Rising demand for FOUNDATION technology is increasing the pace of fieldbus device registration.
Hundreds of fully interoperable instruments are already registered. Products range from transmitters and meters to valve positioners, actuators, controllers, and linking devices and are available from leading automation equipment suppliers.
The Fieldbus Foundation’s interoperability test and registration procedures examine and verify all aspects of the intelligent field device. More than a paperwork exercise, the detailed and methodical registration process tests all specified device functions.
Manufacturers submit their devices for independent lab verification at the Fieldbus Foundation facility in Austin, TX. Test procedures begin with physical layer testing, which validates the electrical characteristics of the device. Because of the rigorous physical layer requirements, end users can rely on the specified network when designing FOUNDATION fieldbus segments.
In addition, FOUNDATION-compliant devices must contain registered stack software. Registered field devices communicate in a known, common, and specified manner, and adhere to the critical timing requirements of the FOUNDATION protocol.
Only devices that have met both conformance criteria are eligible for interoperability testing, which validates the implementation of the device user layer, or function block application.

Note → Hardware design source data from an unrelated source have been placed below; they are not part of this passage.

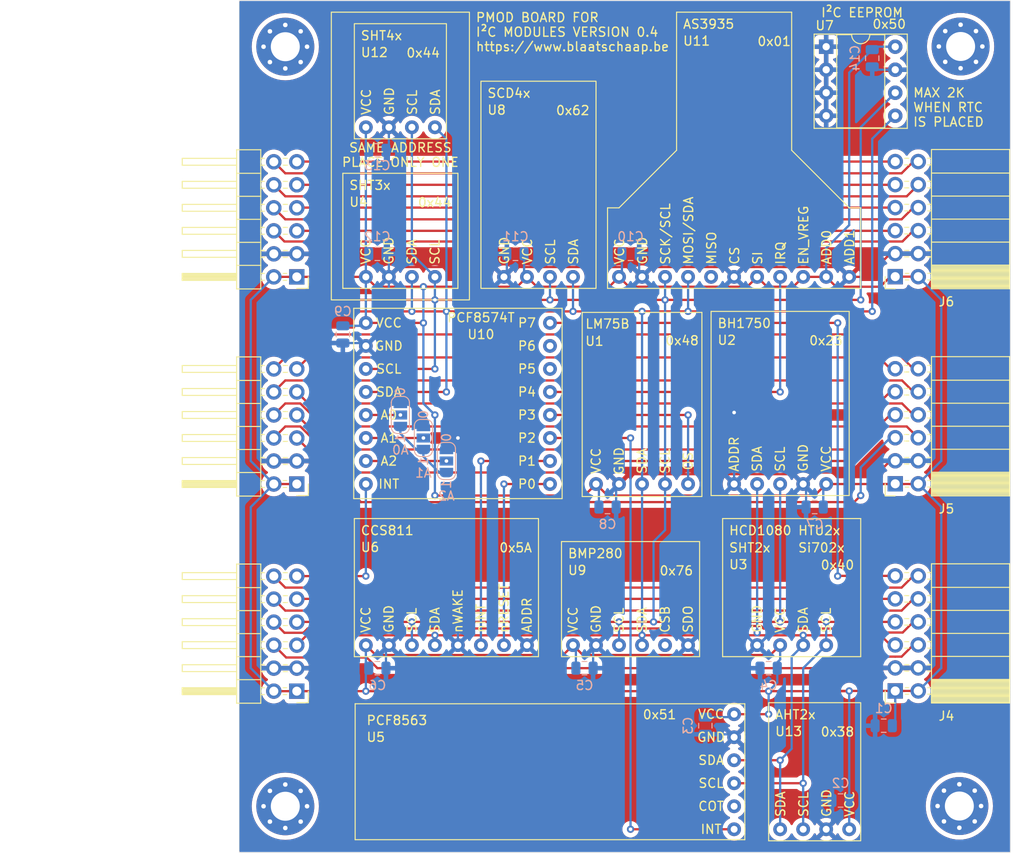
<source format=kicad_pcb>
(kicad_pcb (version 20221018) (generator pcbnew)

  (general
    (thickness 1.6)
  )

  (paper "A4")
  (layers
    (0 "F.Cu" signal)
    (31 "B.Cu" signal)
    (32 "B.Adhes" user "B. Zelfklevend")
    (33 "F.Adhes" user "F. Zelfklevend")
    (34 "B.Paste" user "B.Plakken")
    (35 "F.Paste" user "F.Plakken")
    (36 "B.SilkS" user "B.Silkscreen")
    (37 "F.SilkS" user "F.Silkscreen")
    (38 "B.Mask" user)
    (39 "F.Mask" user "F. masker")
    (40 "Dwgs.User" user "Gebruiker. Tekeningen")
    (41 "Cmts.User" user "User.Comments")
    (42 "Eco1.User" user "Gebruiker.Eco1")
    (43 "Eco2.User" user "Gebruiker.Eco2")
    (44 "Edge.Cuts" user)
    (45 "Margin" user "Marge")
    (46 "B.CrtYd" user "B. Binnenplaats")
    (47 "F.CrtYd" user "F. binnenplaats")
    (48 "B.Fab" user)
    (49 "F.Fab" user "F. Fab")
  )

  (setup
    (pad_to_mask_clearance 0)
    (pcbplotparams
      (layerselection 0x00010fc_ffffffff)
      (plot_on_all_layers_selection 0x0000000_00000000)
      (disableapertmacros false)
      (usegerberextensions false)
      (usegerberattributes true)
      (usegerberadvancedattributes true)
      (creategerberjobfile true)
      (dashed_line_dash_ratio 12.000000)
      (dashed_line_gap_ratio 3.000000)
      (svgprecision 6)
      (plotframeref false)
      (viasonmask false)
      (mode 1)
      (useauxorigin false)
      (hpglpennumber 1)
      (hpglpenspeed 20)
      (hpglpendiameter 15.000000)
      (dxfpolygonmode true)
      (dxfimperialunits true)
      (dxfusepcbnewfont true)
      (psnegative false)
      (psa4output false)
      (plotreference true)
      (plotvalue true)
      (plotinvisibletext false)
      (sketchpadsonfab false)
      (subtractmaskfromsilk false)
      (outputformat 1)
      (mirror false)
      (drillshape 0)
      (scaleselection 1)
      (outputdirectory "../gerber/i2c_modules_0.3/")
    )
  )

  (net 0 "")
  (net 1 "SCL")
  (net 2 "SDA")
  (net 3 "IO4")
  (net 4 "IO3")
  (net 5 "RESET")
  (net 6 "IO2")
  (net 7 "INT")
  (net 8 "IO1")
  (net 9 "PCF8563_CLKOUT")
  (net 10 "PCF8563_~{INT}")
  (net 11 "LM75B_OS")
  (net 12 "CCS811_~{RESET}")
  (net 13 "CSS811_INT")
  (net 14 "PMOD_UART_RESET")
  (net 15 "PMOD_UART_INT")
  (net 16 "PMOD_UART_CTS")
  (net 17 "PMOD_UART_TXD")
  (net 18 "PMOD_UART_GPIO3")
  (net 19 "PMOD_UART_RXD")
  (net 20 "PMOD_UART_GPIO4")
  (net 21 "PMOD_UART_RTS")
  (net 22 "PMOD_SPI_INT")
  (net 23 "PMOD_SPI_CS")
  (net 24 "PMOD_SPI_RESET")
  (net 25 "PMOD_SPI_MOSI")
  (net 26 "PMOD_SPI_CS2")
  (net 27 "PMOD_SPI_MISO")
  (net 28 "PMOD_SPI_CS3")
  (net 29 "PMOD_SPI_SCK")
  (net 30 "AS3925_INT")
  (net 31 "VCC")
  (net 32 "GND")
  (net 33 "unconnected-(U9-~{CS}-Pad5)")
  (net 34 "unconnected-(U11-MISO-Pad5)")
  (net 35 "NEXT_INT")
  (net 36 "unconnected-(U10-P5-Pad14)")
  (net 37 "unconnected-(U10-P6-Pad15)")
  (net 38 "PCF8574T_A0")
  (net 39 "PCF8574T_A1")
  (net 40 "PCF8574T_A2")

  (footprint "Connector_PinHeader_2.54mm:PinHeader_2x06_P2.54mm_Horizontal" (layer "F.Cu") (at 63.5 119.38 180))

  (footprint "Connector_PinHeader_2.54mm:PinHeader_2x06_P2.54mm_Horizontal" (layer "F.Cu") (at 63.5 96.52 180))

  (footprint "Connector_PinHeader_2.54mm:PinHeader_2x06_P2.54mm_Horizontal" (layer "F.Cu") (at 63.5 73.66 180))

  (footprint "Package_DIP:DIP-8_W7.62mm_Socket" (layer "F.Cu") (at 121.92 48.26))

  (footprint "Connector_PinSocket_2.54mm:PinSocket_2x06_P2.54mm_Horizontal" (layer "F.Cu") (at 129.54 119.355 180))

  (footprint "Connector_PinSocket_2.54mm:PinSocket_2x06_P2.54mm_Horizontal" (layer "F.Cu") (at 129.54 96.495 180))

  (footprint "Connector_PinSocket_2.54mm:PinSocket_2x06_P2.54mm_Horizontal" (layer "F.Cu") (at 129.54 73.635 180))

  (footprint "MountingHole:MountingHole_3.2mm_M3_Pad_Via" (layer "F.Cu") (at 62.23 48.26))

  (footprint "MountingHole:MountingHole_3.2mm_M3_Pad_Via" (layer "F.Cu") (at 62.23 132.08))

  (footprint "MountingHole:MountingHole_3.2mm_M3_Pad_Via" (layer "F.Cu") (at 136.755 48.235))

  (footprint "MountingHole:MountingHole_3.2mm_M3_Pad_Via" (layer "F.Cu") (at 136.615 132.055))

  (footprint "AvS_Modules:MOD_CJMCU-3935" (layer "F.Cu") (at 111.76 59.69))

  (footprint "AvS_Modules:MOD_SCD4x" (layer "F.Cu") (at 90.17 63.5))

  (footprint "AvS_Modules:MOD_LM75B" (layer "F.Cu") (at 101.6 87.74))

  (footprint "AvS_Modules:MOD_CJMCU-811" (layer "F.Cu") (at 80.01 107.95))

  (footprint "AvS_Modules:MOD_PCF8574T" (layer "F.Cu") (at 81.28 87.63 -90))

  (footprint "AvS_Modules:MOD_SHT4x" (layer "F.Cu") (at 74.93 52.07))

  (footprint "AvS_Modules:MOD_PCF8563" (layer "F.Cu") (at 91.44 128.27 90))

  (footprint "AvS_Modules:MOD_BMP280" (layer "F.Cu") (at 100.33 109.22))

  (footprint "AvS_Modules:MOD_BH1750" (layer "F.Cu") (at 116.84 87.63))

  (footprint "AvS_Modules:MOD_HUMIDITY" (layer "F.Cu") (at 118.11 107.95))

  (footprint "AvS_Modules:MOD_SHT3x" (layer "F.Cu") (at 74.93 68.58))

  (footprint "AvS_Modules:MOD_AHT2x" (layer "F.Cu") (at 120.65 128.27))

  (footprint "Capacitor_SMD:C_0805_2012Metric" (layer "B.Cu") (at 128.27 123.19 180))

  (footprint "Capacitor_SMD:C_0805_2012Metric" (layer "B.Cu") (at 127 49.53 -90))

  (footprint "Capacitor_SMD:C_0805_2012Metric" (layer "B.Cu") (at 68.58 80.01 -90))

  (footprint "Capacitor_SMD:C_0805_2012Metric" (layer "B.Cu") (at 108.585 123.19 -90))

  (footprint "Capacitor_SMD:C_0805_2012Metric" (layer "B.Cu") (at 120.65 99.06 180))

  (footprint "Jumper:SolderJumper-3_P1.3mm_Open_RoundedPad1.0x1.5mm_NumberLabels" (layer "B.Cu")
    (tstamp 4f2a41a5-a759-4678-a068-1a00404bde2e)
    (at 80.01 93.98 -90)
    (descr "SMD Solder 3-pad Jumper, 1x1.5mm rounded Pads, 0.3mm gap, open, labeled with numbers")
    (tags "solder jumper open")
    (property "Sheetfile" "Decoupling.kicad_sch")
    (property "Sheetname" "Decoupling")
    (property "ki_description" "Solder Jumper, 3-pole, open")
    (property "ki_keywords" "Solder Jumper SPDT")
    (path "/00000000-0000-0000-0000-000061cd5fe1/c7f494d3-16cd-4f5a-92c3-227375e72ebf")
    (attr exclude_from_pos_files)
    (fp_text reference "JP3" (at 0 1.8 90) (layer "B.SilkS") hide
        (effects (font (size 1 1) (thickness 0.15)) (justify mirror))
      (tstamp 019b322a-ece0-4c62-83de-52a372b8636f)
    )
    (fp_text value "SolderJumper_3_Open" (at 0 -1.9 90) (layer "B.Fab")
        (effects (font (size 1 1) (thickness 0.15)) (justify mirror))
      (tstamp 5dfe16cf-7d2d-4bd0-9434-3774d8a3d764)
    )
    (fp_text user "1" (at 2.6 0 90) (layer "B.SilkS")
        (effects (font (size 1 1) (thickness 0.15)) (justify mirror))
      (tstamp 0cef5058-a794-4c4c-9667-51332763bd9b)
    )
    (fp_text user "0" (at -2.6 0 90) (layer "B.SilkS")
        (effects (font (size 1 1) (thickness 0.15)) (justify mirror))
      (tstamp 9b532d14-3184-4894-a4c7-74f6967d9057)
    )
    (fp_line (start -2.05 -0.3) (end -2.05 0.3)
      (stroke (width 0.12) (type solid)) (layer "B.SilkS") (tstamp 9613934c-4930-4bf2-954d-e36ba2bb3401))
    (fp_line (start -1.4 1) (end 1.4 1)
      (stroke 
... [634758 chars truncated]
</source>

All aspects of the function block application are examined, including mode and status behavior, parameter conformance, alert handling, trending, simulation, and power failure recovery.
End-users who purchase fieldbus products with the Fieldbus Foundation’s official registration “checkmark” seal can be assured that different devices from different manufacturers, possibly using different physical layers or different stack configurations, will interoperate on a given FOUNDATION fieldbus segment.